Line for line, the listing below is to be transcribed exactly.
↓↓↓
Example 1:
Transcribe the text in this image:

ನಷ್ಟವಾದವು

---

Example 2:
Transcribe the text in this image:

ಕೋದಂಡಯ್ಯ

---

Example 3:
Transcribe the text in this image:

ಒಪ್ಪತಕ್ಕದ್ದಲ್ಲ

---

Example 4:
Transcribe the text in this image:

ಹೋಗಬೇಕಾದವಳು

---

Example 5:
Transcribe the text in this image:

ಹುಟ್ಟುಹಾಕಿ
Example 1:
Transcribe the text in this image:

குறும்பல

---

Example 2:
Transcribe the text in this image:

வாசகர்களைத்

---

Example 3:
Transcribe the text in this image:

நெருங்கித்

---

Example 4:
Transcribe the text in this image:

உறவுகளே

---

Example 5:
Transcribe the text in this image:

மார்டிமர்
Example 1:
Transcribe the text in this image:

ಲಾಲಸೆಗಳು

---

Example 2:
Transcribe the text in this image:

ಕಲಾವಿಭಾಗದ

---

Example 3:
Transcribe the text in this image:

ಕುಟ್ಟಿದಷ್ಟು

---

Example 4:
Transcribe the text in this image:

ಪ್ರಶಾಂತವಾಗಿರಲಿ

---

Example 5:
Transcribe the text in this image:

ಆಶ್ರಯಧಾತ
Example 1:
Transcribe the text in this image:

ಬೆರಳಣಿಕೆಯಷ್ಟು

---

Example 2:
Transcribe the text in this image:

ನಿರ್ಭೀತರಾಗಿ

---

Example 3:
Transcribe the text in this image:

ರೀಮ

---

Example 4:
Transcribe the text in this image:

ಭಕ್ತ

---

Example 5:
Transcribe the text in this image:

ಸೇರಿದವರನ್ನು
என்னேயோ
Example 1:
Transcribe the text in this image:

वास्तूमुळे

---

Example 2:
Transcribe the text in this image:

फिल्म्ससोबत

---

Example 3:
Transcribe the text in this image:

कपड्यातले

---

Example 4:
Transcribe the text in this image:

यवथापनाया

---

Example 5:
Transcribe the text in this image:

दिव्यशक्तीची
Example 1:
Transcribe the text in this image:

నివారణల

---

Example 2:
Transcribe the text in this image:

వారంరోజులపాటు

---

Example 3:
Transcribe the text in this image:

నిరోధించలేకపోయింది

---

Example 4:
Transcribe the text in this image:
↑↑↑
■ Response area ■
Example 1:
Transcribe the text in this image:

ನಷ್ಟವಾದವು

---

Example 2:
Transcribe the text in this image:

ಕೋದಂಡಯ್ಯ

---

Example 3:
Transcribe the text in this image:

ಒಪ್ಪತಕ್ಕದ್ದಲ್ಲ

---

Example 4:
Transcribe the text in this image:

ಹೋಗಬೇಕಾದವಳು

---

Example 5:
Transcribe the text in this image:

ಹುಟ್ಟುಹಾಕಿ
Example 1:
Transcribe the text in this image:

குறும்பல

---

Example 2:
Transcribe the text in this image:

வாசகர்களைத்

---

Example 3:
Transcribe the text in this image:

நெருங்கித்

---

Example 4:
Transcribe the text in this image:

உறவுகளே

---

Example 5:
Transcribe the text in this image:

மார்டிமர்
Example 1:
Transcribe the text in this image:

ಲಾಲಸೆಗಳು

---

Example 2:
Transcribe the text in this image:

ಕಲಾವಿಭಾಗದ

---

Example 3:
Transcribe the text in this image:

ಕುಟ್ಟಿದಷ್ಟು

---

Example 4:
Transcribe the text in this image:

ಪ್ರಶಾಂತವಾಗಿರಲಿ

---

Example 5:
Transcribe the text in this image:

ಆಶ್ರಯಧಾತ
Example 1:
Transcribe the text in this image:

ಬೆರಳಣಿಕೆಯಷ್ಟು

---

Example 2:
Transcribe the text in this image:

ನಿರ್ಭೀತರಾಗಿ

---

Example 3:
Transcribe the text in this image:

ರೀಮ

---

Example 4:
Transcribe the text in this image:

ಭಕ್ತ

---

Example 5:
Transcribe the text in this image:

ಸೇರಿದವರನ್ನು
என்னேயோ
Example 1:
Transcribe the text in this image:

वास्तूमुळे

---

Example 2:
Transcribe the text in this image:

फिल्म्ससोबत

---

Example 3:
Transcribe the text in this image:

कपड्यातले

---

Example 4:
Transcribe the text in this image:

यवथापनाया

---

Example 5:
Transcribe the text in this image:

दिव्यशक्तीची
Example 1:
Transcribe the text in this image:

నివారణల

---

Example 2:
Transcribe the text in this image:

వారంరోజులపాటు

---

Example 3:
Transcribe the text in this image:

నిరోధించలేకపోయింది

---

Example 4:
Transcribe the text in this image:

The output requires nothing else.